1963–64 Moroccan Throne Cup

Tournament details
- Country: Morocco

Final positions
- Champions: Kawkab Marrakech (2nd title)
- Runners-up: Wydad Athletic Club

= 1963–64 Moroccan Throne Cup =

The 1963–64 season of the Moroccan Throne Cup was the 8th edition of that football competition.

In case of draws, either a penalty shoot-out or the match would be replayed at the opponents' ground.

Kawkab Marrakech beat Wydad Athletic Club 3–2 in the final, played at the Stade d'honneur in Casablanca.
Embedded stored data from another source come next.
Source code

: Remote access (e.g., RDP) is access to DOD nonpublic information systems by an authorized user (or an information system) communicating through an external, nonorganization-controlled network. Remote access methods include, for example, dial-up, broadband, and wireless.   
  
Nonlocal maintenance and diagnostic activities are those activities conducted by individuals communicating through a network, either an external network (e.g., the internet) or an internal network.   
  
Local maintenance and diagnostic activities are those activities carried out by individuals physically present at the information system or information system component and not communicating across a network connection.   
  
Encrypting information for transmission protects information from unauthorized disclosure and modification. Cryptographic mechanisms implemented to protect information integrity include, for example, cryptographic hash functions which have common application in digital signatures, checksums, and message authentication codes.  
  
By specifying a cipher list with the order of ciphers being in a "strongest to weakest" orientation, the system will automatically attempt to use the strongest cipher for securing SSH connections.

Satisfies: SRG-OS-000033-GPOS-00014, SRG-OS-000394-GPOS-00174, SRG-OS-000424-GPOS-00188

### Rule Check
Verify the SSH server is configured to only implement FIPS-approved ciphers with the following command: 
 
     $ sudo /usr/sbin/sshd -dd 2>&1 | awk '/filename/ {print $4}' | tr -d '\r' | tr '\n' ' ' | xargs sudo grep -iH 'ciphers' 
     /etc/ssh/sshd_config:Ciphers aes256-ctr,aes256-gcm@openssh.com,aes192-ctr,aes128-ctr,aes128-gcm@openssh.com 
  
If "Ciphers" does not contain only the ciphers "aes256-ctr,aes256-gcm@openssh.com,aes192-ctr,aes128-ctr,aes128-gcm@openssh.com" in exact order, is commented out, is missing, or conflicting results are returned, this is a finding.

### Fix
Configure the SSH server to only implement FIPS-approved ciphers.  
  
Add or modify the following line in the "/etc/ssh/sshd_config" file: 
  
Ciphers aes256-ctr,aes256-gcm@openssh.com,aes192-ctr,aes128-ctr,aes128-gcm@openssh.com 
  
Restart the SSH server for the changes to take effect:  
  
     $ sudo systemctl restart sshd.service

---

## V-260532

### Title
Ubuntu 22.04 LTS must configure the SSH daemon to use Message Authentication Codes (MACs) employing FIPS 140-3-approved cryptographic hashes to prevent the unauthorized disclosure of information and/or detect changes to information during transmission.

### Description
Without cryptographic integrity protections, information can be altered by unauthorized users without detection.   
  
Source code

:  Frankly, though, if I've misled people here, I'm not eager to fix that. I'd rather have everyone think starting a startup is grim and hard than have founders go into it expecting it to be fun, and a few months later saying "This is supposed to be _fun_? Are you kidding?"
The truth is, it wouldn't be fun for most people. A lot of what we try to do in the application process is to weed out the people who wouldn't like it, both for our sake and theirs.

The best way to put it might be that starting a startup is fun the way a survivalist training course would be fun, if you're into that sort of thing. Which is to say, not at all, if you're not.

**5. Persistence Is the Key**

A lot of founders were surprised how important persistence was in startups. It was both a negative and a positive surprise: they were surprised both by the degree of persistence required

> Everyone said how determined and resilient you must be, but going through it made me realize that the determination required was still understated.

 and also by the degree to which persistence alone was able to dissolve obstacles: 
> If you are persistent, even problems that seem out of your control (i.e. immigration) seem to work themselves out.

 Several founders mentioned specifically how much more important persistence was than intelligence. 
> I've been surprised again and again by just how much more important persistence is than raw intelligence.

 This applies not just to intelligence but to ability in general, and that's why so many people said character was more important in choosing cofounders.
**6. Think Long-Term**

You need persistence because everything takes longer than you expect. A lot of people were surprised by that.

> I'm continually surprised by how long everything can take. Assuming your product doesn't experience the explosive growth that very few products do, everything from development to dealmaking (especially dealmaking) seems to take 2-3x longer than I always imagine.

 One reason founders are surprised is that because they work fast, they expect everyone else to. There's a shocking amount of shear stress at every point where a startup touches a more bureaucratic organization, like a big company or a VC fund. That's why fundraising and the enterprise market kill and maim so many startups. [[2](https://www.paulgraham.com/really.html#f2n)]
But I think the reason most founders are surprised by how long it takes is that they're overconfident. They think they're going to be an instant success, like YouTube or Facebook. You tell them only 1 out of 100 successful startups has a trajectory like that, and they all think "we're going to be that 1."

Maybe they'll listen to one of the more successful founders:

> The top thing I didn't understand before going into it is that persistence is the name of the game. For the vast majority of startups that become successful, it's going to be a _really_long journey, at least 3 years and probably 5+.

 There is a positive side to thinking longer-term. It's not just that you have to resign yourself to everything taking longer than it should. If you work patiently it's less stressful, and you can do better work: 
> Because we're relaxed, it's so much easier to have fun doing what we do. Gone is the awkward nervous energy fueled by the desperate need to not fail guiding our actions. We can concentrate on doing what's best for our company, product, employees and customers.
Kawkab Marrakech won the cup for the second time, and the second time in a row.

== Tournament==

The final took place between the two winning semi-finalists, Kawkab Marrakech and Wydad Athletic Club, on 28 June 1964 at the Stade d'honneur in Casablanca. The match was refereed by Salih Mohamed Boukkili. It was the fourth final for Wydad AC, who had never won the competition, and the third for KAC Marrakech, who were in their third final, and second consecutive. The club had won their first title the previous season. KAC Marrakech scored the first couple of goals, thanks to Abdelkrim Zaidani, known as Krimou (35'), and an og from Lahcen (54'). Wydad responded with a goal from Bouzidi (56'), and an equaliser from Mohamed Khalfi (66'). However, the Casablancan comeback was in vain, thanks to KAC Marrakech scoring a final goal through Khaldi (87'). It was the second consecutive win for Kawkab Marrakech in the competition, and the fourth defeat for Wydad, who were yet to win a title.